PARTS OF THE EXERCISE.
[A] Please echo the passage on teams in a changing world, starting with "5.1 Teams in" and going on through "at every turn.".
[B] Proceed with the passage on teams in a changing world, writing on from its final sentence.

DOCUMENT SEGMENT.
5.1 Teams in a Changing World

According to Jon. R. Katzenbach and Douglas K. Smith, authors of the Wisdom of Teams: Creating the High-Performance Organization, a team is a “small number of people with complementary skills who are committed to a common purpose, performance goals, and approach for which they hold themselves mutually accountable” (1993, 45).

Of course, this describes an ideal team. A real team might be quite different. You have probably suffered the pain of working on a team lacking in complementary skills, with no clear common purpose, and plagued by uncommitted members who refuse to hold themselves accountable. However, as a project manager, you need to work with the team you have, not with the team you wish you had, leading your group through the uncertainty inherent in a living order project, and encouraging collaboration at every turn.

Attributes of a good team leader:

Most important tool: ears.

Most important skills: active listening and reflection (Nelson).

The most powerful sources of uncertainty in any project are the people charged with carrying it out. What’s more, because a project is, by definition, a temporary endeavor, the team that completes it is usually temporary as well, and often must come together very quickly. These facts can exacerbate leadership challenges that are not an issue in more stable situations. Some organizations maintain standing teams that tackle a variety of projects as they arise. But even in those cases, individual team members come and go. These minor changes in personnel can hugely affect the team’s overall cohesion and effectiveness.

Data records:

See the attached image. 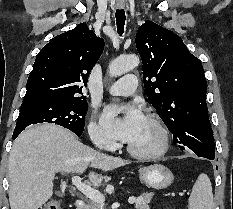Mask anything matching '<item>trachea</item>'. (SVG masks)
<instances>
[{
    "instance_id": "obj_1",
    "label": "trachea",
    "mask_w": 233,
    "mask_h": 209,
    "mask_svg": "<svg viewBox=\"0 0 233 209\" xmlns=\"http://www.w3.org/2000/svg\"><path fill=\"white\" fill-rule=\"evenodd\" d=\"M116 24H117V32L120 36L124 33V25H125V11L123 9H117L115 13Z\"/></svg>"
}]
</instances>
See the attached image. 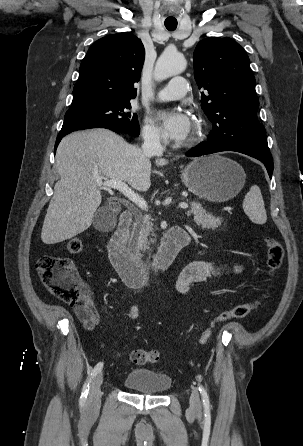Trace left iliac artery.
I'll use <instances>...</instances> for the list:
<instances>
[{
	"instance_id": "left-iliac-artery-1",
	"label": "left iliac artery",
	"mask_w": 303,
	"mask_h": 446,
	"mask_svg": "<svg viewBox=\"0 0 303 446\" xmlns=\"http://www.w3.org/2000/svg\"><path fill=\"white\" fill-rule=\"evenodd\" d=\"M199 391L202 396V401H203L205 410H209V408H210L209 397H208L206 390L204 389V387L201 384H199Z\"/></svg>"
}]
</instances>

THE REPLIES.
[A]
5.1 Teams in a Changing World

According to Jon. R. Katzenbach and Douglas K. Smith, authors of the Wisdom of Teams: Creating the High-Performance Organization, a team is a “small number of people with complementary skills who are committed to a common purpose, performance goals, and approach for which they hold themselves mutually accountable” (1993, 45).

Of course, this describes an ideal team. A real team might be quite different. You have probably suffered the pain of working on a team lacking in complementary skills, with no clear common purpose, and plagued by uncommitted members who refuse to hold themselves accountable. However, as a project manager, you need to work with the team you have, not with the team you wish you had, leading your group through the uncertainty inherent in a living order project, and encouraging collaboration at every turn.

[B]
How can you make your team as effective as possible? For starters, it helps to feel good about being on a team in the first place. According to Katzenbach and Smith, most people either undervalue the power of teams or actually dislike them. They point to three sources for this skepticism about teams: “a lack of conviction that a team or teams can work better than other alternatives; personal styles, capabilities, and preferences that make teams risky or uncomfortable; and weak organizational performance ethics that discourage the conditions in which teams flourish” (1993, 14). But research shows that highly functioning teams are far more than the sum of their individual members:

First, they bring together complementary skills and experiences that, by definition, exceed those of any individual on the team. This broader mix of skills and know-how enables teams to respond to multifaceted challenges like innovation, quality, and customer service. Second, in jointly developing clear goals and approaches, teams establish communications that support real-time problem solving and initiative. Teams are flexible and responsive to changing event and demands…. Third, teams provide a unique social dimension that enhances the economic and administrative aspects of work…. Both the meaning of work and the effort brought to bear upon it deepen, until team performance eventually becomes its own reward. Finally, teams have more fun. This is not a trivial point because the kind of fun they have is integral to their performance. (1993, 12)

Viewed through the lens of living order, perhaps the most important thing about teams is the way they, by their very nature, encourage members to adapt to changing circumstances:

Because of their collective commitment, teams are not as threatened by change as are individuals left to fend for themselves. And, because of their flexibility and willingness to enlarge their solution space, teams offer people more room for growth and change than do groups with more narrowly defined task assignments associated with hierarchical job assignments. (1993, 13)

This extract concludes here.